Le président Bush a déclaré aujourd’hui 2 avril, durant son discours à Bucarest, que les Roumains ont su faire face à leurs difficultés et ont transformé leur pays d’une dictature communiste en une nation libre et un membre de l’OTAN. Il a ajouté que les jeunes démocraties en Ukraine et en Géorgie méritent la même chance.
« La position de mon pays est claire: l'OTAN devrait accueillir la Géorgie et l'Ukraine dans le Plan d'action en vue de l'adhésion (MAP) » a-t-il déclaré, ajoutant que l’adhésion à l’OTAN doit rester ouverte à toutes les démocraties d’Europe qui le souhaitent et qui sont prêtes à prendre part aux responsabilités de l’OTAN.
La France et la Roumanie sont divisées
Le Premier ministre français François Fillon a déclaré que le président Nicolas Sarkozy s’opposerait à l’idée lors du sommet à Bucarest. « La France ne va pas donner son feu vert à l'entrée de l'Ukraine et de la Géorgie », a déclaré M. Fillon sur France Inter.
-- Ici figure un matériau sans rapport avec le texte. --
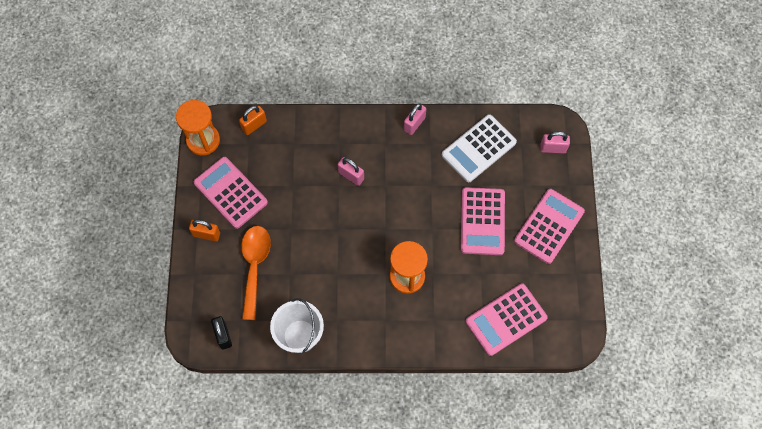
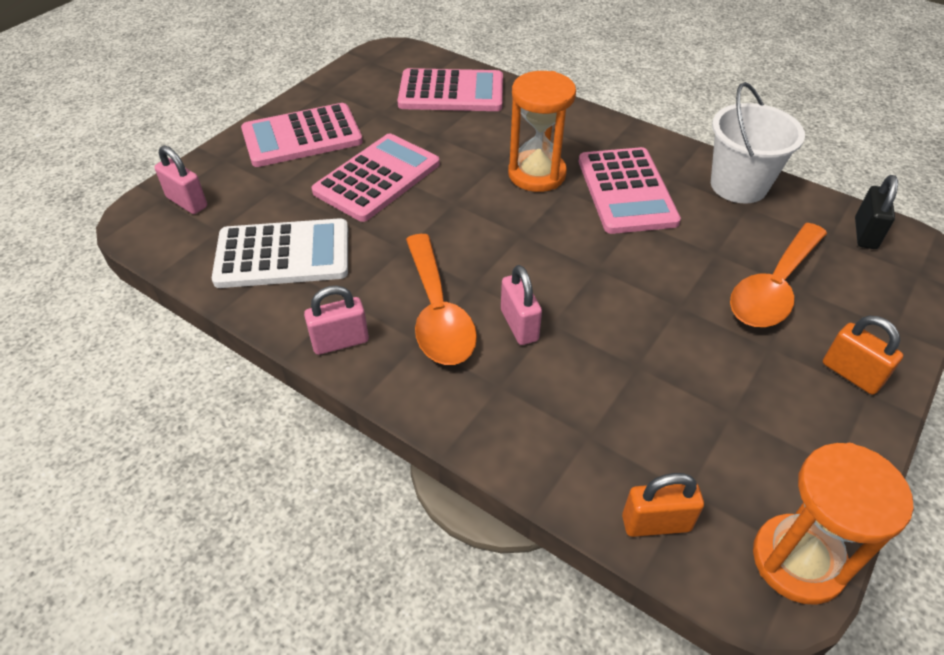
camera: 145 degrees left, 20 degrees down
(230, 192) = (772, 418): pink calculator -> pink calculator (626, 191)
(388, 161) = (437, 312): none -> orange spoon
Il a ajouté que Paris a une opinion tout à fait différente de celle des Etats-Unis sur le sujet.
Le président roumain Traian Basescu, qui accueille le plus grand sommet des 26 Etats membres de l’OTAN, a déclaré qu’introduire l’Ukraine et la Géorgie dans le MAP est une suite logique du point de vue roumain. Il a rappelé les autres principaux sujets qui seront discutés lors du sommet ; à savoir, la décision d’étendre les invitations à rejoindre l’OTAN aux trois pays candidats (la Croatie, l’Albanie et la Macédoine), la situation en Afghanistan et dans les Balkans occidentaux, ainsi que les menaces qui guettent l’Alliance au 21ème siècle : le terrorisme, la sécurité énergétique, la défense antimissile et la sécurité informatique.
Les inquiétudes de la Russie
La Russie a fait part de son opinion mardi, le ministre des Affaires étrangères Grigory Karasin avertissant que la perspective de l’adhésion de l’Ukraine à l’OTAN entraînerait une crise profonde entre Kiev et Moscou, qui aurait des conséquences négatives sur la sécurité de l’Europe. Mais l’envoyé spécial de la Russie à l’OTAN Dmitry Rogozin a écarté les ambitions américaines d’inclure l’Ukraine et la Géorgie dans le MAP, affirmant qu’elles ne sont pas réalistes.
En s’adressant à Dziennik, M. Rogozin a déclaré que d’aussi loin qu’il connaisse l’OTAN et les personnes qui y travaillent, il ne pense pas qu’ils prendront une telle décision. Il estime que les Etats-Unis y sont totalement favorables, mais que le président Bush partira bientôt et ne prendra pas la responsabilité des conséquences d’une telle initiative, contrairement à ceux qui resteront. Il a conclu en déclarant qu’il ne voit donc pas pourquoi il y aurait un MAP.
L’adhésion de la Macédoine à l’OTAN reste en suspens
Mais l’invitation de la Macédoine à rejoindre l’OTAN n’est pas encore conclue. La Grèce, membre de l’OTAN, a menacé de s’y opposer si l’ancienne République yougoslave ne change pas son nom constitutionnel, qui est le même que celui de la province située tout au nord de la Grèce. La médiation américaine n’est pas parvenue à une solution avant le sommet et les efforts se poursuivent dans les propres couloirs du sommet de Bucarest.
La Macédoine utilise son nom dans les relations bilatérales avec de nombreux Etats, mais est appelée « l’ancienne République yougoslave de Macédoine » aux Nations unies, ainsi que par l’OTAN et l’Union européenne. Elle s’est séparée de la Yougoslavie en 1991.